Dopo essersi arrangiata nell’immediato dopoguerra con navi scorta ricavate dalla trasformazione di quelle ereditate dalla Regia Marina, o cedute nel 1951 dagli Stati Uniti, la flotta italiana aveva potuto contare dalla metà degli anni ’50 sulla costruzione di nuove unità (fregate e corvette) che, oltre a segnare alcuni record – la prima fregata al mondo espressamente costruita per accogliere un elicottero fu l’italiana Luigi Rizzo, impostata nel 1957 e capoclasse di 4 piccole ma sofisticate unità consegnate nel 1961-1962 –, ebbe anche un buon riscontro nell’export. Dalle prime 4 fregate di nuova generazione destinate all’Italia, classe “Centauro”, costruite nel 1952-1958, derivò infatti in parte il progetto dei caccia leggeri denominati “Almirante Clemente”, contemporaneamente realizzati in 9 esemplari per Venezuela, Indonesia e Portogallo, mentre le stesse “Rizzo” avrebbero ispirato alcuni progetti stranieri. Si trattava tuttavia di navi di dimensioni limitate, con apparato motore ancora su turbina a vapore o diesel, e pochi margini di crescita: già superate attorno al 1970, sarebbero tutte state disarmate nei primi anni ’80.

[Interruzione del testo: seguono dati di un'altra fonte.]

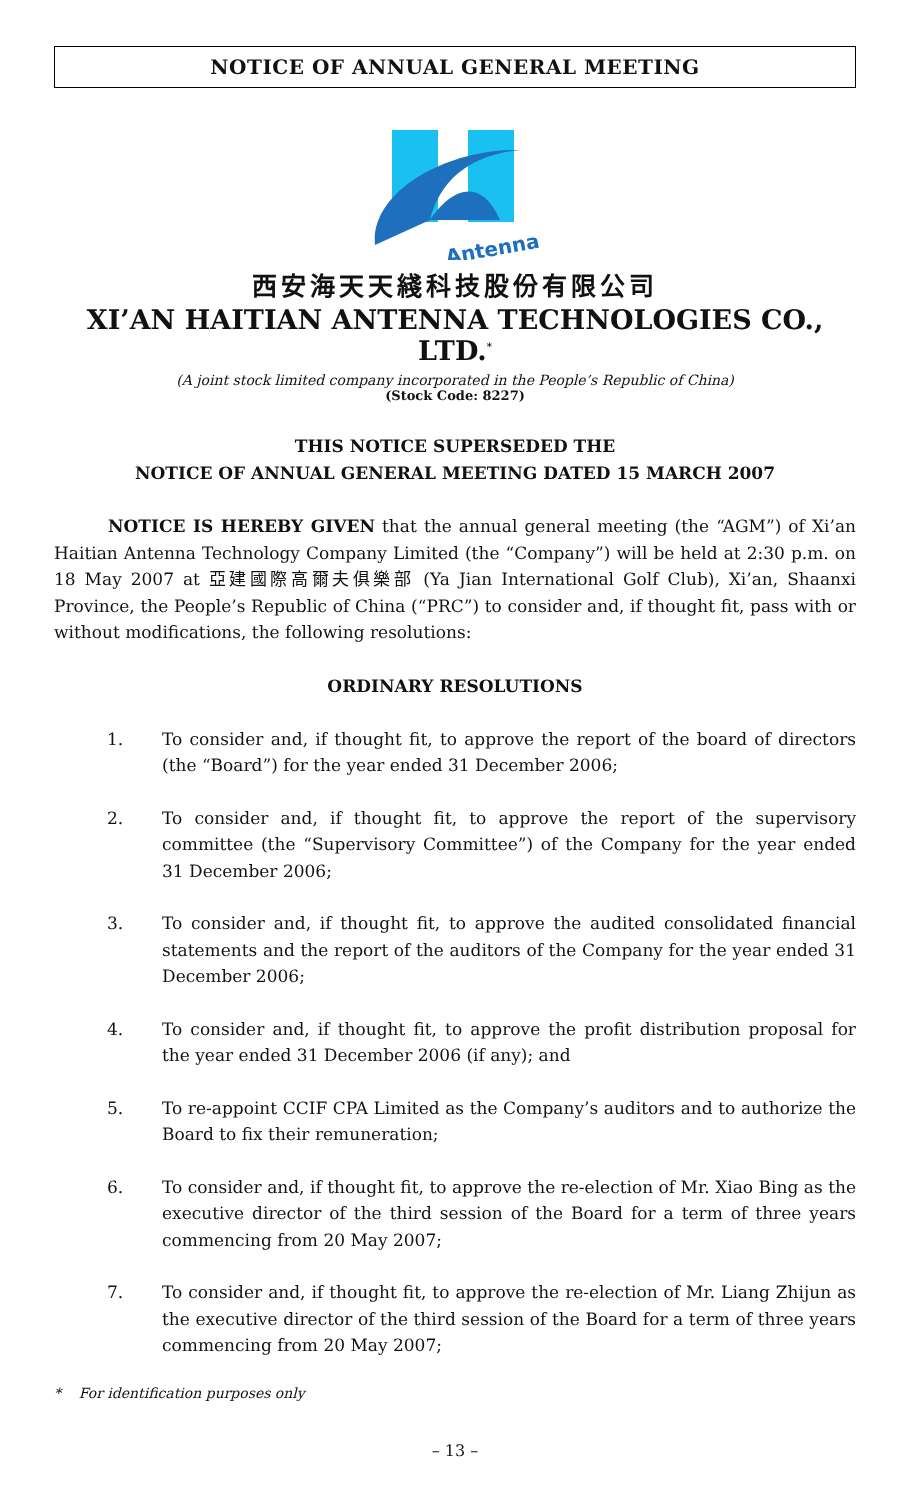NOTICE OF ANNUAL GENERAL MEETING
Antenna
西安海天天綫科技股份有限公司
XI’AN HAITIAN ANTENNA TECHNOLOGIES CO., LTD.<sup>*</sup>
(A joint stock limited company incorporated in the People’s Republic of China)
(Stock Code: 8227)
THIS NOTICE SUPERSEDED THE
NOTICE OF ANNUAL GENERAL MEETING DATED 15 MARCH 2007
NOTICE IS HEREBY GIVEN that the annual general meeting (the “AGM”) of Xi’an Haitian Antenna Technology Company Limited (the “Company”) will be held at 2:30 p.m. on 18 May 2007 at 亞建國際高爾夫俱樂部 (Ya Jian International Golf Club), Xi’an, Shaanxi Province, the People’s Republic of China (“PRC”) to consider and, if thought fit, pass with or without modifications, the following resolutions:
ORDINARY RESOLUTIONS
1. To consider and, if thought fit, to approve the report of the board of directors (the “Board”) for the year ended 31 December 2006;
2. To consider and, if thought fit, to approve the report of the supervisory committee (the “Supervisory Committee”) of the Company for the year ended 31 December 2006;
3. To consider and, if thought fit, to approve the audited consolidated financial statements and the report of the auditors of the Company for the year ended 31 December 2006;
4. To consider and, if thought fit, to approve the profit distribution proposal for the year ended 31 December 2006 (if any); and
5. To re-appoint CCIF CPA Limited as the Company’s auditors and to authorize the Board to fix their remuneration;
6. To consider and, if thought fit, to approve the re-election of Mr. Xiao Bing as the executive director of the third session of the Board for a term of three years commencing from 20 May 2007;
7. To consider and, if thought fit, to approve the re-election of Mr. Liang Zhijun as the executive director of the third session of the Board for a term of three years commencing from 20 May 2007;
* For identification purposes only
– 13 –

Sin dal 1959 tuttavia, con le “Centauro” appena completate e le “Rizzo” ancora in costruzione, si era ragionato su una terza serie di 4 unità con caratteristiche più avanzate di quelle precedenti. Tempi e costi tuttavia si dilatarono, tanto da autorizzare la costruzione di 2 sole unità, le fregate Alpino e Carabiniere, costruite nel 1963-1968: una radicale evoluzione dei modelli precedenti, e non un semplice miglioramento. Le nuove fregate si presentavano infatti non solo con dimensioni più generose, ma introducevano una serie di innovazioni poi divenute standard, al pari del design, che avrebbe ispirato la successiva generazione di navi-scorta. Innanzitutto, le capacità antisom erano nettamente incrementate grazie all’adozione di una più ampia struttura aeronautica poppiera. Rispetto alle “Rizzo”, infatti, caratterizzate da un piccolo ponte di volo e da un modesto hangar telescopico in tela e metallo, che si limitava ad accogliere un elicottero leggero tipo AB-47G (che poteva impiegare o un sonar o un siluro, ma non entrambi i sistemi), le “Alpino” potevano contare su un più ampio ponte di volo, attrezzato per far operare gli elicotteri con condizioni meteo-marine avverse – grazie anche a innovative pinne antirollio -, e soprattutto un hangar integrato nella sovrastruttura poppiera, garantendo un miglior supporto logistico. Le nuove fregate potevano accogliere 2 elicotteri leggeri, ma in realtà impiegarono sempre un singolo velivolo medio, prima l’AB-204AS, poi lo AB-212ASW [2]. Sotto il ponte di volo trovava inoltre alloggio l’ingombrante apparato di un secondo sonar, un apparato a traino tipo AN/SQA-10 VDS (Variable Depth Sonar).
Infine, le “Alpino” adottarono per prime la moderna configurazione propulsiva CODAG (Combined Diesel and Gas), che integrava motori diesel a grande autonomia con potenti turbine a gas di nuova concezione, già testate sul caccia-conduttore San Giorgio, ammodernato nel 1963-1965.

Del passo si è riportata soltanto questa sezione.